Split-Screen Recovery in U.S. Leaves Small Business Behind
The economic rebound powering the S&P 500 Index to almost-daily records has left large swaths of Main Street behind, with millions of small businesses waiting to join the party.
The recovery may have plateaued for firms with fewer than 500 employees, recent data suggest. For the week ended April 18, 20% of small businesses reported a decrease in sales from the prior week, while about 13% saw an increase, according to the U.S. Census Bureau’s Small Business Pulse Survey.
The majority reported no change.
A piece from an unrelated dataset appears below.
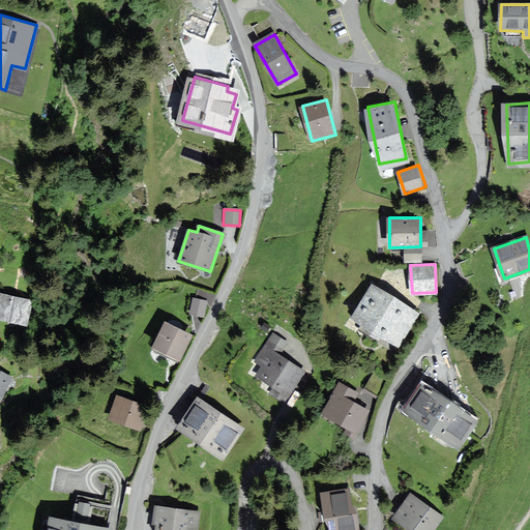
[(373,286),(353,317),(398,345),(417,314),(373,286)]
The return to growth seen since January, when more than 40% of respondents had revenue declines, has stalled in recent weeks.
The problem is that consumers spent most of their stimulus checks with large chains and e-commerce retailers, rather than with local shops, said Kenan Fikri, research director at Washington-based public policy group Economic Innovation Group. Small businesses won’t see a full recovery from the Covid-19 crisis until people feel more comfortable traveling and dining out, Fikri said.
“Slow and plodding is about right for us,” said Andrew Volk, co-owner of the Portland Hunt + Alpine Club restaurant in Maine, which is keeping capacity at 20% for safety reasons, even though the state allows up to 50%. “In Maine, where we are, things are not excellent. The case load is not going down. The vaccine rollout is going well, but it’s taking time.”
Russell 3000 companies with a market capitalization of over $100 billion saw sales increases of 9.7% year-over-year in their most recent quarter, according to data compiled by Bloomberg. Companies with a market value below $2 billion saw a 2.5% decline in the same period.
Small businesses have been the growth engine of the U.S. labor market, employing almost half of the private workforce before the pandemic. Tracking the “split-screen recovery,” as as Fikri calls it, is key to assessing the strength the current ride in the overall economy.
More than 12% of firms in the Census Bureau small business survey have experienced a 50% drop in operating capacity compared with pre-Covid-19 levels.
But the fortunes of small companies vary greatly based on their industry and their location, with firms in urban centers in the Northeast and California, where the virus and activity restrictions hit the hardest, most penalized.
Data from Opportunity Insights, a research organization based at Harvard University, show total revenue for U.S. small businesses was down 26.4% as of April 14, compared with pre-pandemic January 2020.
However, while small-business revenue in Washington, D.C., dropped 59%, businesses in Oregon were down only 1.5%, Opportunity Insights data show.